Does incorporating clinical domain knowledge regarding diseases, disease severity, and treatment pathways into machine learning improve risk stratification?
In this retrospective cohort study involving 51 969 patients, a new representation of patient data was developed and used to train machine learning models to predict mortality and major cardiovascular events. Results showed substantial improvement in prediction performance compared with traditional patient data representation methods.
This cohort study introduces a new representation of patient data called disease severity hierarchy that leverages domain knowledge in a nested fashion to create subpopulations that share increasing amounts of clinical details suitable for risk prediction.
Clinical domain knowledge about diseases and their comorbidities, severity, treatment pathways, and outcomes can facilitate diagnosis, enhance preventive strategies, and help create smart evidence-based practice guidelines.
To introduce a new representation of patient data called disease severity hierarchy that leverages domain knowledge in a nested fashion to create subpopulations that share increasing amounts of clinical details suitable for risk prediction.
This retrospective cohort study included 51 969 patients aged 45 to 85 years, with 10 674 patients who received primary care at the Mayo Clinic between January 2004 and December 2015 in the training cohort and 41 295 patients who received primary care at Fairview Health Services from January 2010 to December 2017 in the validation cohort.
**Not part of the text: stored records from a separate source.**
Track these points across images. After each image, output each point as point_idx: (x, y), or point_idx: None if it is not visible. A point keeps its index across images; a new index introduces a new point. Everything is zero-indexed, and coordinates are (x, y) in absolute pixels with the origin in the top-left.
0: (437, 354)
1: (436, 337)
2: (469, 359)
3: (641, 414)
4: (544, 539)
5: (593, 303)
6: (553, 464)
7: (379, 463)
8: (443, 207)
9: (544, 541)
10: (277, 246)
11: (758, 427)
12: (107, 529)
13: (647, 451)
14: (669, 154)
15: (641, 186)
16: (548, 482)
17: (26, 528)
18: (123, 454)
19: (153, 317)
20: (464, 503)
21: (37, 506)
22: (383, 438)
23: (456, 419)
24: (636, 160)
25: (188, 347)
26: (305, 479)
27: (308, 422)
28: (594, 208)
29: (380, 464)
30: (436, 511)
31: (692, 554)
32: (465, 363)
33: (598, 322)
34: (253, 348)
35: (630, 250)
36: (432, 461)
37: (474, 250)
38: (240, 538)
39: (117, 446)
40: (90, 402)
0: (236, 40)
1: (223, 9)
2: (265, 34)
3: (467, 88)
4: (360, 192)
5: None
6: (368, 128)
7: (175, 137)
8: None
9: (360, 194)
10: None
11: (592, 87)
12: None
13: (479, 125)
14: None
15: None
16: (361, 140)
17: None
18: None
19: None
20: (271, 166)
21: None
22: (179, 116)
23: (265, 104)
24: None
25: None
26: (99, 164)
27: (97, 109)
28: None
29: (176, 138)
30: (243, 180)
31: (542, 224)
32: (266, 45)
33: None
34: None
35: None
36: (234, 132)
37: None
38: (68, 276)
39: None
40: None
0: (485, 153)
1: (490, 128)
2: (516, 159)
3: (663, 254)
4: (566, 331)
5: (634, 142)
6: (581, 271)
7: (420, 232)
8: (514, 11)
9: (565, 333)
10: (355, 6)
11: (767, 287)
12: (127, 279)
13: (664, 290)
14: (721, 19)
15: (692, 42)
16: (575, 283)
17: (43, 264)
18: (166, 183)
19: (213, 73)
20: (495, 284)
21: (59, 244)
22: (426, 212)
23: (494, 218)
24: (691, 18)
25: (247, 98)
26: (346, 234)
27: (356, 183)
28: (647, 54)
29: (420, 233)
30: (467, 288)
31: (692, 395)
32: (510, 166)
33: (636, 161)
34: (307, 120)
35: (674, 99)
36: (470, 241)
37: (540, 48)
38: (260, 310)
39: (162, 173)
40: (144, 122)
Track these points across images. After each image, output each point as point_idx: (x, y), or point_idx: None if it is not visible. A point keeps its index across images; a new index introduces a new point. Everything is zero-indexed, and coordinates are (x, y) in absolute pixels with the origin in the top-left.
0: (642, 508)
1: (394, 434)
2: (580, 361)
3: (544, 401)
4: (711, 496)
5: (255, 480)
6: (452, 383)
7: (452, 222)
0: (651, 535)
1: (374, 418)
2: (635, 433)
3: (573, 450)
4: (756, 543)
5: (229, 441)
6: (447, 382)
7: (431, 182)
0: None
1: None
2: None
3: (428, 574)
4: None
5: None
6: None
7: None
Data were analyzed from May 2018 to December 2019.
Several binary classification measures, including the area under the receiver operating characteristic curve (AUC), Gini score, sensitivity, and positive predictive value, were used to evaluate models predicting all-cause mortality and major cardiovascular events at ages 60, 65, 75, and 80 years.
The mean (SD) age and proportions of women and white individuals were 59.4 (10.8) years, 6324 (59.3%) and 9804 (91.9%), respectively, in the training cohort and 57.4 (7.9) years, 21 975 (53.1%), and 37 653 (91.2%), respectively, in the validation cohort. During follow-up, 945 patients (8.9%) in the training cohort died, while 787 (7.4%) had major cardiovascular events. Models using the new representation achieved AUCs for predicting death in the training cohort at ages 60, 65, 75, and 80 years of 0.96 (95% CI, 0.94-0.97), 0.96 (95% CI, 0.95-0.98), 0.97 (95% CI, 0.96-0.98), and 0.98 (95% CI, 0.98-0.99), respectively, while standard methods achieved modest AUCs of 0.67 (95% CI, 0.55-0.80), 0.66 (95% CI, 0.56-0.79), 0.64 (95% CI, 0.57-0.71), and 0.63 (95% CI, 0.54-0.70), respectively.
In this study, the proposed patient data representation accurately predicted the age at which a patient was at risk of dying or developing major cardiovascular events substantially better than standard methods. The representation uses known relationships contained in electronic health records to capture disease severity in a natural and clinically meaningful way. Furthermore, it is expressive and interpretable. This novel patient representation can help to support critical decision-making, develop smart guidelines, and enhance health care and disease management by helping to identify patients with high risk.